------ Extract

On May 9, 1994, Goldthwait appeared on The Tonight Show with Jay Leno, where he briefly lit the guest chair on fire using lighter fluid and a lighter. As a result, he became the first Tonight Show guest to be charged with a crime for what he did on the show. He was fined $2,700 plus the cost of the chair ($698); he was also required to tape several public-service announcements about fire safety. Despite banishment rumors, Leno invited Goldthwait to appear seven days later for a bit with Goldthwait buried up to his neck in dirt.

In August 1994, these incidents were the basis of the plot of his subsequent appearance on The Larry Sanders Show, in which the fictional talk show hires him in the hope of improving the show's ratings if he does another stunt.

These incidents also inspired a MadTV pseudo-PSA on fire safety.

------------
------ Dataset

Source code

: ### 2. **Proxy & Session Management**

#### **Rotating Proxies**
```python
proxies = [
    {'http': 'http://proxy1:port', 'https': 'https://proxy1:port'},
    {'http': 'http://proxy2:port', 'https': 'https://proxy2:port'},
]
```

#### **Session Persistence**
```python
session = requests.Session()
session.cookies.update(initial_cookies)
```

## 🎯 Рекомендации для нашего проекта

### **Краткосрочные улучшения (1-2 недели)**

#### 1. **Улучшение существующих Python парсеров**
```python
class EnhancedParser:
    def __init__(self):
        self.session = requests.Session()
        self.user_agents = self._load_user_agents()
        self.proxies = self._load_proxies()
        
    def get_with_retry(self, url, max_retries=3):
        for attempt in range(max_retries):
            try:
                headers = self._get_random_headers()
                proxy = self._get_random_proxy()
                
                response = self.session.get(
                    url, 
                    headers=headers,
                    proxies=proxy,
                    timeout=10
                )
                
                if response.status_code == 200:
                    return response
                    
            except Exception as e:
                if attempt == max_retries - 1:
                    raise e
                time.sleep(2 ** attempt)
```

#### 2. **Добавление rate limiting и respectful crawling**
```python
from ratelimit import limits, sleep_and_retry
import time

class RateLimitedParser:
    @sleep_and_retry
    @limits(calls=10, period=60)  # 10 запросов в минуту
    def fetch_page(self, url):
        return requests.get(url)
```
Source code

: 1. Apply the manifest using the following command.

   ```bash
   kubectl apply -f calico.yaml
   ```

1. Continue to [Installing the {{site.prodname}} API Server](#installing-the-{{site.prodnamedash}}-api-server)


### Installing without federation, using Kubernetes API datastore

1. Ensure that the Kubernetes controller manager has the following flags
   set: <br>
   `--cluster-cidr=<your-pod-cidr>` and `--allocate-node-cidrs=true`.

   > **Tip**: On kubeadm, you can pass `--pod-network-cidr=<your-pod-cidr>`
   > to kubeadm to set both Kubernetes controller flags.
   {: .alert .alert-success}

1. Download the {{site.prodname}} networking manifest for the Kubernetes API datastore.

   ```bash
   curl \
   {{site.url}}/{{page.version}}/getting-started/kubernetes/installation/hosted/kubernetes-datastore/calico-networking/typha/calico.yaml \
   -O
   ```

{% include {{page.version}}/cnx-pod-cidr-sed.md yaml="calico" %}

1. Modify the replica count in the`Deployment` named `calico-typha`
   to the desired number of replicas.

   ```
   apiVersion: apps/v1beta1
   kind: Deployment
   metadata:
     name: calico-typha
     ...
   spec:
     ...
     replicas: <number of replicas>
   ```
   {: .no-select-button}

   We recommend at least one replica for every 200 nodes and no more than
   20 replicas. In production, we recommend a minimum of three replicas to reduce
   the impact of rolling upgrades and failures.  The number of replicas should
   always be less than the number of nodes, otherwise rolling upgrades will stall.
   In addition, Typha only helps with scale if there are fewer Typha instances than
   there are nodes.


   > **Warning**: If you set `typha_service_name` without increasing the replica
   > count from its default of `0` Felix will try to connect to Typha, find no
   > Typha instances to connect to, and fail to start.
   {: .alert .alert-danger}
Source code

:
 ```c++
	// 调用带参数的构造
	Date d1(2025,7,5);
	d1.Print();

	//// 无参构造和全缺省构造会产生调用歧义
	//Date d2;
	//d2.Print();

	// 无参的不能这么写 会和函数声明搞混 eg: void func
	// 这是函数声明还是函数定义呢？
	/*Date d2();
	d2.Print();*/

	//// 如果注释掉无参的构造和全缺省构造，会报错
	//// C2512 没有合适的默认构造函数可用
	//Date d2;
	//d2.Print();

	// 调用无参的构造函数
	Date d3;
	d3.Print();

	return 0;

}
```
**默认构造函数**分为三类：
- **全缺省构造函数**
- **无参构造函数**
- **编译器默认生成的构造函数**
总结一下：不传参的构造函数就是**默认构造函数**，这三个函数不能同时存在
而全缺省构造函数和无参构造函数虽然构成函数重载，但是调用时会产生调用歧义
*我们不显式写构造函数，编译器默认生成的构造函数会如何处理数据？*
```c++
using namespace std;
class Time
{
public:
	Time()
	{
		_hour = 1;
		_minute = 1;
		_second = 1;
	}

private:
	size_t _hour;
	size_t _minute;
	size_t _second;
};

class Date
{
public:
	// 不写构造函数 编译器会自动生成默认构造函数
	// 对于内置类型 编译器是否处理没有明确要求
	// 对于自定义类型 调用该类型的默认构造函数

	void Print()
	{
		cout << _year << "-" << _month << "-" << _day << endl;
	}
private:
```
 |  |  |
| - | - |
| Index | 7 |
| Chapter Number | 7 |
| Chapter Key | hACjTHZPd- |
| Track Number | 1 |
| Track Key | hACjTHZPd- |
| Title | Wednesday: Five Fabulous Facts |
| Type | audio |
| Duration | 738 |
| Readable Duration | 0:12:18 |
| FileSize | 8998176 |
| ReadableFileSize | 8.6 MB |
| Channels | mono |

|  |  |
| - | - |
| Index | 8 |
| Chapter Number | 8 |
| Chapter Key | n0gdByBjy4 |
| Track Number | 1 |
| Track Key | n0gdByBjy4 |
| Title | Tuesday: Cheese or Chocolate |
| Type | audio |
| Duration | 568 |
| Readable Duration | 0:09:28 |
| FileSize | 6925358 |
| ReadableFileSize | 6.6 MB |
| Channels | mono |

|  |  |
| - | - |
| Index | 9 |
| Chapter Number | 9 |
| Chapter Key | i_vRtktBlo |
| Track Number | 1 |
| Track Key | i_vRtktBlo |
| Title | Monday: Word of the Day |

------------

* [Your tasks]
a - In the Goldthwait passage:
(i) How much was Goldthwait fined, not counting the cost of the chair?
(ii) How many days later did Leno invite him back?
(iii) Which show made a pseudo-PSA on fire safety inspired by these incidents?
b - Can you pick up the Goldthwait passage after its last sentence and continue it?
The material is separate from the Goldthwait passage.

* [Answers to the tasks]
a -
(i) $2,700
(ii) Seven
(iii) MadTV

b -
=== Later work ===
Goldthwait was in four episodes of Space Ghost Coast to Coast: "Bobcat", "Surprise", "Anniversary", and an uncredited appearance in the episode "Kentucky Nightmare".

One of the most recognizable features of Goldthwait's performances is his voice. He has voiced characters on the television series Capitol Critters (1992), The Moxy Show (1993–1995), Unhappily Ever After (1995–1999), The Tick (1995), Hercules, Hercules: The Animated Series (1998–1999), Lilo & Stitch: The Series (2003–2006), and Buzz Lightyear of Star Command (2000). Goldthwait has also appeared as himself hosting the comedy quiz show Bobcat's Big Ass Show (1998). Goldthwait was also a semi-regular guest in the later seasons of the Tom Bergeron-version of Hollywood Squares in 1998.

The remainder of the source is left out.